1) I fail to see how the special Aegislash loses to Hawlucha once it switched in. You could have had +6/+6 and you'd still get KO'D by Shadow Ball.

2) If we assume that that Aegislash is running the most common physical set (only 2 of its moves were revealed) then the opponent completely fucked up and should have used SD alongside you.

Maybe you should have mentioned Blade Forme? 

No Hawlucha is running 252 HP.


----------



## Velocity (Mar 26, 2014)

I think I'll stick with Eviolite Doublade m'self. Looks cooler, too.


----------



## TheCupOfBrew (Mar 26, 2014)

BiNexus said:


> 1) I fail to see how the special Aegislash loses to Hawlucha once it switched in. You could have had +6/+6 and you'd still get KO'D by Shadow Ball.
> 
> 2) If we assume that that Aegislash is running the most common physical set (only 2 of its moves were revealed) then the opponent completely fucked up and should have used SD alongside you.
> 
> ...





Velocity said:


> I think I'll stick with Eviolite Doublade m'self. Looks cooler, too.



Max investment plus helpful nature it is a 2HKO. Not an Ohko, plus the fact blade is frail as hell.

Also Evil doublade is cool, wonder if assault vest is better.


----------



## BiNexus (Mar 26, 2014)

*No Hawlucha runs 252 HP* I'm not sure if you're getting that?

However, to humour you:

252+ SpA Life Orb Aegislash-Blade Shadow Ball vs. 252 HP / 0 SpD Hawlucha: 302-356 (83.8 - 98.8%) -- 75% chance to OHKO after Stealth Rock



Out of 12133 battles involving Hawlucha, 643 involved Hawluchas with 252 HP. There's a reason for that.


----------



## TheCupOfBrew (Mar 26, 2014)

I run HP on my Hawlucha, with unburden Red Card I don't see the need to invest in speed. It'll be plenty fast enough to outspeed a lot of things.

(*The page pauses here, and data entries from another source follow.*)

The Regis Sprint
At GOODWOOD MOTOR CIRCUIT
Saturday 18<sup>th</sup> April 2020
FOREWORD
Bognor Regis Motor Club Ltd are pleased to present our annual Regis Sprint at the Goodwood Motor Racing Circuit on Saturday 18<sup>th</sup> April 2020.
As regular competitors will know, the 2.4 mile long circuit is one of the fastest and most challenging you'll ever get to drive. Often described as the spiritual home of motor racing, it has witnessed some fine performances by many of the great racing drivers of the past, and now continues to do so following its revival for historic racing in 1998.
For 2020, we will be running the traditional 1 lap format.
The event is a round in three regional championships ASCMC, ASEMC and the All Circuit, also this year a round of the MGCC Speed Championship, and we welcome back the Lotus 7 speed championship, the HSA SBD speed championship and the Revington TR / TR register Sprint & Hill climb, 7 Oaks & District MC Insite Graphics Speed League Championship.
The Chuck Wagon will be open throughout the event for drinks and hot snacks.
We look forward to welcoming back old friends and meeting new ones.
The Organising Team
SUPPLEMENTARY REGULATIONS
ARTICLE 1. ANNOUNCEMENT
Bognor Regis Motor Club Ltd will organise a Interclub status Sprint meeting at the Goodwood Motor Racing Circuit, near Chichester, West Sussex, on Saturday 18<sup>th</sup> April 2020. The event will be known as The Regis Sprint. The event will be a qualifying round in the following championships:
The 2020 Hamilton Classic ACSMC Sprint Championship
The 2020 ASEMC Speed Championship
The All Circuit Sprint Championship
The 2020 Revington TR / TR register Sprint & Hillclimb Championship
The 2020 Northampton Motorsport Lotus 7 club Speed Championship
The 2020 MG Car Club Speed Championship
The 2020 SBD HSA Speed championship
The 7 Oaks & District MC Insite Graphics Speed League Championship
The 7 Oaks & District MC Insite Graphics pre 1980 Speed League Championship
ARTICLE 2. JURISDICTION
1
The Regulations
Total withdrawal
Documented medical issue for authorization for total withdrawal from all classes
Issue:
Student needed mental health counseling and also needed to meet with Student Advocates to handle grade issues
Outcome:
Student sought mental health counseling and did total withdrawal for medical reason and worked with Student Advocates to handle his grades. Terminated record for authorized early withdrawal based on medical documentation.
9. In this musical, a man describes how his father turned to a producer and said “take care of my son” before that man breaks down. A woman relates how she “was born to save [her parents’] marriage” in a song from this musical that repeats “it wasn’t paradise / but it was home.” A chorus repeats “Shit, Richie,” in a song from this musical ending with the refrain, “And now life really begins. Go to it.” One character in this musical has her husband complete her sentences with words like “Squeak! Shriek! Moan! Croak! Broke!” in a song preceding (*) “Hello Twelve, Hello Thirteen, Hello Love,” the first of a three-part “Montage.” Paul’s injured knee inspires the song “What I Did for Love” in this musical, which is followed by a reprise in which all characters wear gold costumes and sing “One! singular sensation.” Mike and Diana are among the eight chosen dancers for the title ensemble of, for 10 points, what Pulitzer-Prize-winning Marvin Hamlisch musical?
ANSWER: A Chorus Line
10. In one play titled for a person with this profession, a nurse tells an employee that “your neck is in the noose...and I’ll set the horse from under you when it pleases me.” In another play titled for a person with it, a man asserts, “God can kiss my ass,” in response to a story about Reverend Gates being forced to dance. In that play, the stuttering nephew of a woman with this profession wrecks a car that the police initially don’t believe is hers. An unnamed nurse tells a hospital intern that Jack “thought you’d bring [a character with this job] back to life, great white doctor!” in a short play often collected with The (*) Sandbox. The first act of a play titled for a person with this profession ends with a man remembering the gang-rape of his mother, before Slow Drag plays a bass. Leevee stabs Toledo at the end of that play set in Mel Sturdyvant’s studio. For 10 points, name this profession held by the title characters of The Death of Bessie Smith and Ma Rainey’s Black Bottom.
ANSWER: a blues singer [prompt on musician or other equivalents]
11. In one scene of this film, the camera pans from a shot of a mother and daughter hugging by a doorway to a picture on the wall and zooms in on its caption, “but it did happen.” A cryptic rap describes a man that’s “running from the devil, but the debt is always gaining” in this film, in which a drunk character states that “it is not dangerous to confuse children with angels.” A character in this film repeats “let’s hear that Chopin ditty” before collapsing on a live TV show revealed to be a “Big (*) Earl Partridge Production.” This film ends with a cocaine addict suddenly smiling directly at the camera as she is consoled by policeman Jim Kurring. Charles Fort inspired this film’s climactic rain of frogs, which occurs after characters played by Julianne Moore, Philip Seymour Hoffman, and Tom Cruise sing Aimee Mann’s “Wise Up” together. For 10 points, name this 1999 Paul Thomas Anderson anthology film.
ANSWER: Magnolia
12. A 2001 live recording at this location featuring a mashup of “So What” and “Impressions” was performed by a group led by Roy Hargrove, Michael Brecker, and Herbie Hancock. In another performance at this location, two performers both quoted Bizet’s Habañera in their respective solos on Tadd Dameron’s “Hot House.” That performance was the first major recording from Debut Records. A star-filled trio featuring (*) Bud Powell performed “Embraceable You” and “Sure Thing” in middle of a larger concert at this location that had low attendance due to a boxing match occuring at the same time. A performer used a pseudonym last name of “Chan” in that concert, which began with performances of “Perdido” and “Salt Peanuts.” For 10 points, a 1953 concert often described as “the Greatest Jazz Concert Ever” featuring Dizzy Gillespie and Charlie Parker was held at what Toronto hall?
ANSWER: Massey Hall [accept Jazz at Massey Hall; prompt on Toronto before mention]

Hawlucha can eat a shadowball, and ohko a Aegislash, though you have to lul your opponent into a sense of false security.


----------



## TheCupOfBrew (Mar 26, 2014)

Uninvested Hawlucha still pulls a 544 speed stat after unburden, plus people will expect speed investment so they'll play according to you being faster than they are. Hawlucha is base 118 speed anyway.


----------



## BiNexus (Mar 26, 2014)

You don't "eat" anything as per the last calc I posted. You have a 3/4 chance of getting straight OHKO'd. Provided you survive, Aegislash gets hit with a +1 Acrobatics in _Shield Forme_(with 55 BP because you still have Red Card) or it gets to switch out unscathed as you go to +2.

This is the last post I'm going to make in this thread because it's clear you just don't get it, and only made this thread to complain.


----------



## TheCupOfBrew (Mar 26, 2014)

You don't use Hawlucha that way, you always want to switch into a move it can take. The little damage won't matter because you are guaranteed to get to roost, no natter what your spread is. Hawlucha isn't switched in for Aegislash, but the idea is he has a ton of momentum from sweeping to easily deal with Aegislash.


----------



## TheCupOfBrew (Mar 26, 2014)

I do get it. But you don't seem to understand I am saying it is about accumulated boosts, and outplaying your opponent. Aegislash will not Ohko my Hawlucha in any way, unless there are rocks.


----------